A defesa argumenta também que há "desconexão entre os diálogos transcritos e as conclusões que deles extrai a denúncia".

"Ao contrário do que o contorcionismo retórico e interpretativo da denúncia tentou fazer parecer, os diálogos travados entre o requerente (Glenn) e sua fonte revelam apenas a ação de um jornalista profissional e cuidadoso, que em nenhum momento orientou, incentivou ou auxiliou sua fonte na obtenção do material de interesse jornalístico que lhe foi repassado."

Denúncia sem investigação

Em dezembro, a Polícia Federal apresentou relatório de investigação sobre os hackers, e indiciou os seis alvos da Spoofing.

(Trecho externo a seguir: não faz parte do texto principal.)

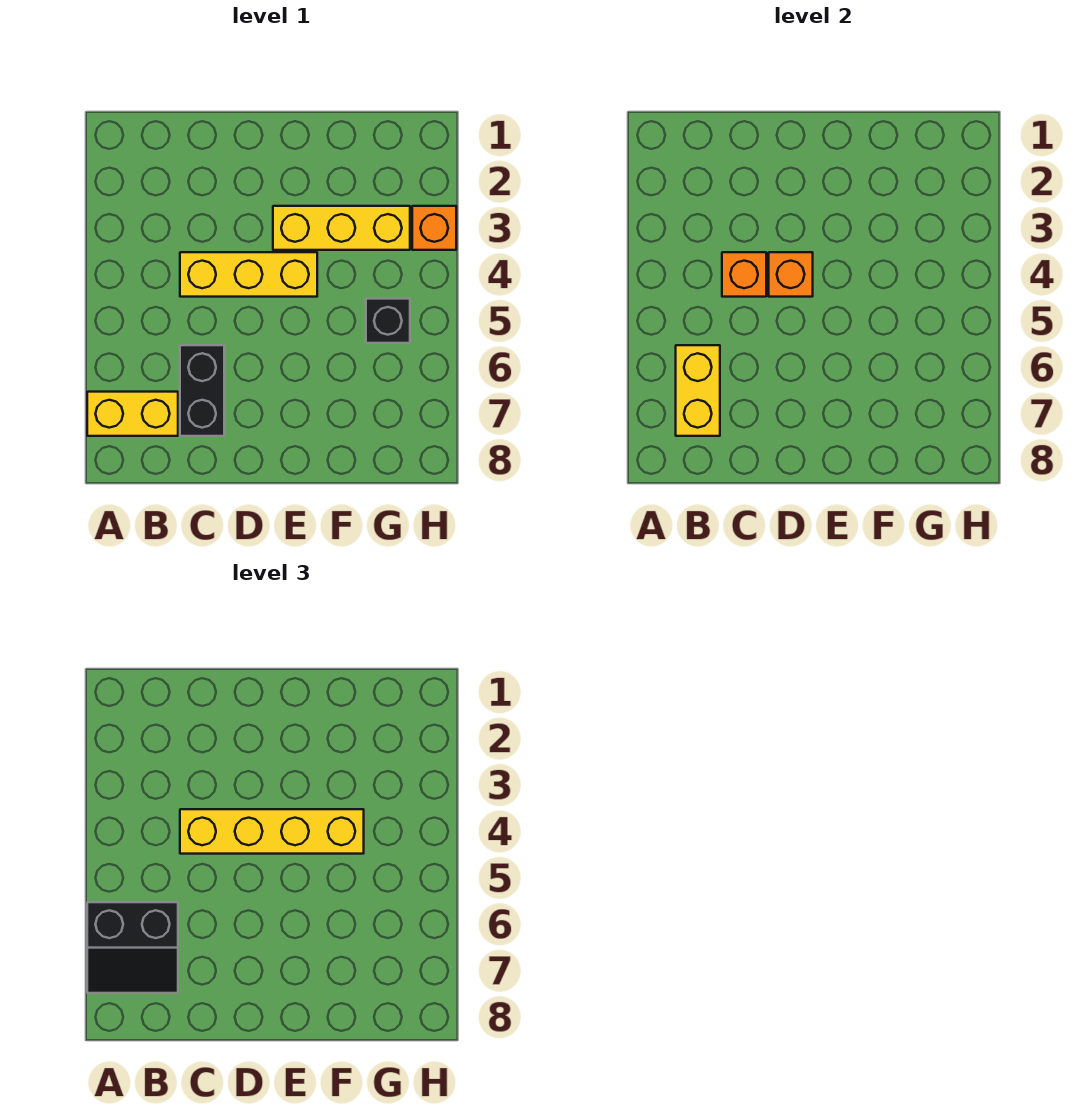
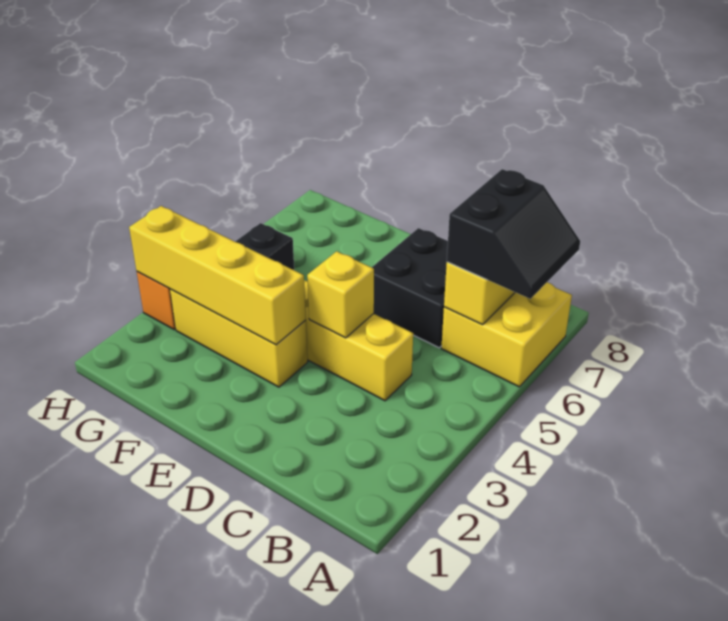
black 2x2 slope [87,902,178,993] -> black 2x2 slope turned to [447,169,580,299]
yellow 1x2 brick [87,392,178,436] -> yellow 2x2 brick [441,282,572,387]
orange 1x1 brick [722,252,766,297] -> none
yellow 1x4 brick [180,809,364,854] -> yellow 1x4 brick moved to [129,206,306,345]
black 1x2 brick [180,345,224,436] -> black 2x2 brick [372,228,448,348]
orange 1x1 brick [769,252,813,297] -> yellow 1x1 brick [307,251,374,338]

No documento, a corporação diz que não era possível, até o momento, "identificar a participação moral e material do jornalista Glenn Greenwald nos crimes investigados".

Promotores e procuradores ouvidos pela reportagem afirmaram que, mesmo sem indiciamento pela Polícia Federal, o Ministério Público tem o direito de oferecer a denúncia.

A cúpula da Procuradoria-Geral da República também considera que Glenn pode ser denunciado, apesar de não ter sido investigado.

A Associação Nacional de Membros do Ministério Público, MP Pró-Sociedade, chegou a emitir nota pedindo ao Procurador-Geral da República, Augusto Aras, "defesa intransigente" da atuação de Wellington Divino Marques de Oliveira, indicando que o procurador "exerceu, dentro de suas atribuições legais e constitucionais, a proteção implacável da ordem jurídica brasileira".

A Ordem dos Advogados do Brasil, criminalistas ouvidos pela reportagem, além de entidades do jornalismo, como a Associação Brasileira de Jornalismo Investigativo, contestam o mérito da denúncia, e afirmam que os diálogos expostos na acusação não permitem a interpretação que o procurador deu a eles.

A Associação Brasileira de Juristas pela Democracia (ABJD) ainda protocolou uma representação contra Wellington Divino por "evidente prática de abuso de autoridade" na peça. A entidade pede que seja instaurado procedimento de investigação para "apuração de conduta ilícita".